A veces menciono la necesidad de la filosofía, en concreto de la ética, para dar un sentido y significado a la técnica. En cualquier lugar que nos encontremos tratamos con personas, y en cualquier ocupación, hace falta brindar un fuerte contenido del “deber ser” al quehacer humano para no perder el sentido y respetar los derechos y deberes que comporta cualquier quehacer humano. Con mis estudiantes de metafísica recurro en ocasiones a mi experiencia. Cuantas veces descubro personas con altos conocimientos en diversas áreas científicas que, al carecer de las nociones más elementales de metafísica, no consiguen ahondar en las causas y en la ontología de diversos temas. Sin metafísica, el conocimiento se queda muchas veces en el ámbito de lo opinable.

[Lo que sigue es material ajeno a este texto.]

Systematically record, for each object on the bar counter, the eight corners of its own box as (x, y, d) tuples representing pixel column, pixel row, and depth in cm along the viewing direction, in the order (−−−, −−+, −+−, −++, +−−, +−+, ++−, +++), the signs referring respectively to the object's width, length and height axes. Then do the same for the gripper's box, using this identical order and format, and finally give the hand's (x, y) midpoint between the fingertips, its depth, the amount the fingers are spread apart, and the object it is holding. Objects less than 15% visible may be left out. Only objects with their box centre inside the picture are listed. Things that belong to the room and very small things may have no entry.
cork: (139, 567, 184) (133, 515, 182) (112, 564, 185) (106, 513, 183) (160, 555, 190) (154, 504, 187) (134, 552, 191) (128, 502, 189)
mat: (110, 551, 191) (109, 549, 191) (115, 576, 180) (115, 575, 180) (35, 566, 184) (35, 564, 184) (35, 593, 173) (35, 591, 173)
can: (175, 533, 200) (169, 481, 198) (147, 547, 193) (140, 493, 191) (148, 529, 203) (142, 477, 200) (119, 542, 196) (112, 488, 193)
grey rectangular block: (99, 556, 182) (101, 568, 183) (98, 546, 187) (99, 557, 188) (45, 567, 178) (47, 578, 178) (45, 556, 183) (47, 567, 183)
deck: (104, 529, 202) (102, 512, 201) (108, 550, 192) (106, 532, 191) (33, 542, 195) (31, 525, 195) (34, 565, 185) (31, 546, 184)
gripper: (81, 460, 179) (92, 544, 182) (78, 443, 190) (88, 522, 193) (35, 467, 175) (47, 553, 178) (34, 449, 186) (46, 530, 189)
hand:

En una charla TED que vi en una ocasión, el cofundador y CEO de la empresa de software Bluewolf, Eric Berridge, mencionaba: “No debemos valorar la tecnología más de lo que valoramos las Humanidades”. Este ingeniero y emprendedor consideraba que en un mundo cada vez más tecnológico la combinación de conocimientos entre las conocidas como disciplinas STEM (acrónimo inglés de las siglas Ciencia, Tecnología, Ingeniería y Matemáticas) y las Humanidades marcan la diferencia en el desempeño de grandes compañías. Cuando hablo de estas cuestiones con mis estudiantes pienso en las ironías de la vida. Mi primera formación fue eminentemente técnica tanto en el colegio como en la universidad. No niego que miraba con indiferencia las clases de Humanidades. Lo importante eran las matemáticas, la física o la electrónica. De acuerdo a mi visión positivista de la vida, la historia, la filosofía o la antropología me parecían una pérdida de tiempo. Cuando era adolescente de forma pretenciosa gastaba horas intentando encontrar modelos matemáticos para describir toda clase de fenómenos. No me daba cuenta que las cosas más importantes de la vida como el amor, la amistad, la dignidad de la persona o la finalidad de las leyes, por ejemplo, se resisten a ser medidas y cuantificadas. Recuerdo como si fuera ayer mi primer examen de introducción a la filosofía. Bastaron dos preguntas de mis examinadores para que se dieran cuenta de que, aunque había intentado aplicarme en el estudio, la filosofía para mí era como hablar en otro idioma ininteligible. Para ese entonces, tan equivocado estaba, pensaba en el mundo o en el hombre como en una máquina sujeta a las leyes físicas y matemáticas que yo pensaba conocer. Cuán agradecido estoy por mi conversión a las Humanidades. No es que sean más importantes, simplemente son indispensables para entender y moverse en el mundo actual.